Expression and purification of the recombinant spike in insect
larvae
A low-cost alternative to cell culture-based protein production is the
use of live insect larvae as “mini bioreactors”. To obtain the
recombinant version of the S protein, we cloned the expression cassette
into the pFastBacDualGFP vector under the control of the strong
baculovirus polyhedrin promoter. The expression cassette included gp64
signal peptide, which targets the recombinant protein to the secretion
pathway. After transfection and amplification in Sf9 insect cells, a
recombinant baculovirus seed-stock for expression in larvae was
obtained. Insect larvae support many of the post-translational
modifications that enable proteins to achieve their biologically
functional native conformation (Loustau et al., 2008).
R. nu larvae were infected by injection of the baculovirus by
intrahemocele injection with approximately 5x105 pfu
of viral stock (Figure 2a-b). From our experience, this dose was the
best option to achieve a high level of S protein expression and no
larval mortality. The larvae infected with the recombinant baculovirus
expressed, in addition to the proteins of interest, the EGFP protein,
which allowed us to determine the optimum day of harvest by observation
under UV light. At 4 dpi, the fluorescence was maximal, and then the
viability of the larvae decreased significantly. Therefore, the larvae
were harvested at 4 dpi under a UV lamp using fluorescence as an
indicator of infection. We proceeded to obtain the clarified homogenate
from the larvae and purify the recombinant proteins expressed in insect
larvae R. nu by IMAC. The gp64 signal peptide was effective to
target S protein to the secretory pathway. The recombinant S protein was
secreted to hemolymph and this localization made it easier to extract it
from the larvae.
SDS-PAGE revealed that most of the proteins of the crude extract were
removed in the passthrough fraction during purification by IMAC when the
sample was loaded without imidazole. However, when the bound material,
containing the protein of interest, was desorbed after a single 500 mM
imidazole step, an important contaminant of hemolymph (hexamerin, 76 kDa
approx.) was still present in the elution fraction. After some rounds of
optimization, we concluded that when the extracts were run directly on
the chromatographic matrix previously equilibrated with 20 mM imidazole,
most contaminants, including hexamerin, eluted in the passthrough or
washing fractions, while the recombinant S protein remained bound to the
matrix. Nevertheless, in this condition, another contaminant with a
molecular weight similar to that of the S protein was present and eluted
with 80 mM imidazole (Figure 3). For these reasons, we assessed a new
protocol, which directly equilibrated the matrix with the same buffer
containing 80 mM imidazole.

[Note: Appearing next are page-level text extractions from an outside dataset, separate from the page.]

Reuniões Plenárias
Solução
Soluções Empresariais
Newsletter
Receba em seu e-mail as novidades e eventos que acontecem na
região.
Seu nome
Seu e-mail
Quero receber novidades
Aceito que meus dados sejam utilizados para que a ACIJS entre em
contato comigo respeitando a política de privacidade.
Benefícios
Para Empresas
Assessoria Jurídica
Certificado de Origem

As judged by reducing SDS-PAGE and WB, the
estimated molecular weight of the recombinant S protein was 150 kDa
(monomer), indicating that it was correctly glycosylated and did not
suffer protease degradation (Figure 3). Other authors have expressed the
ectodomain of S protein with the native peptide sequence in hemolymph ofBombyx mori larvae and reported that recombinant protein was
cleaved probably by a host furin-protease. In the same work, the authors
resolved it with a version of S protein modified in furin
protease-target site (Fujita et al., 2020). In the present work, we
decided to synthesize a version of S protein where the furin cleavage
site (residues 682–685, PRRA) was removed because furin protease
activity was only described in Spodoptera frugiperda , a R.
nu related species (Westenberg et al., 2002).

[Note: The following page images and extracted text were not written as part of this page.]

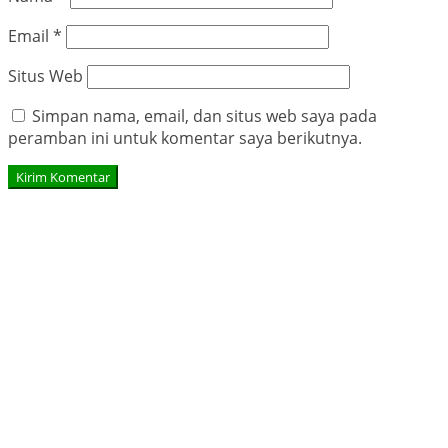
Email
*
Situs Web
Simpan nama, email, dan situs web saya pada
peramban ini untuk komentar saya berikutnya.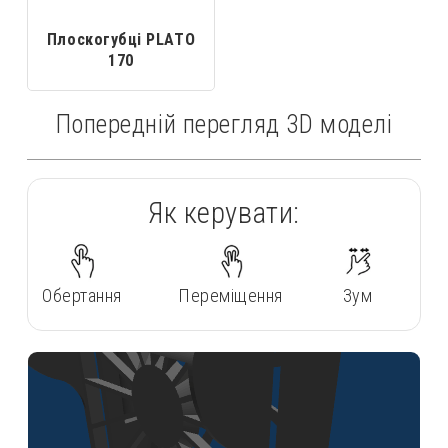
Плоскогубці PLATO
170
Попередній перегляд 3D моделі
Як керувати:
Обертання
Переміщення
Зум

The amount of recombinant S protein was 15 ug/g of larvae at day 4 p.i.
on our platform based on R. nu . The process based on Bombyx
mori previously reported by other authors (20) can be compared with
ours as follows: in both cases, the optimal day of S protein harvest was
4 dpi after larval infection; however, in Bombyx mori, it was
necessary to extract the whole hemolymph of each larva for purification
while, in our case, a complete extract was done with all infected
larvae, thus simplifying the biotechnological process. In B.
mori , the estimated value of the purified S protein from 10 ml
hemolymph (35 larvae) was 100 µg, and the same yield was obtained with
45 R. nu larvae in the process herein described.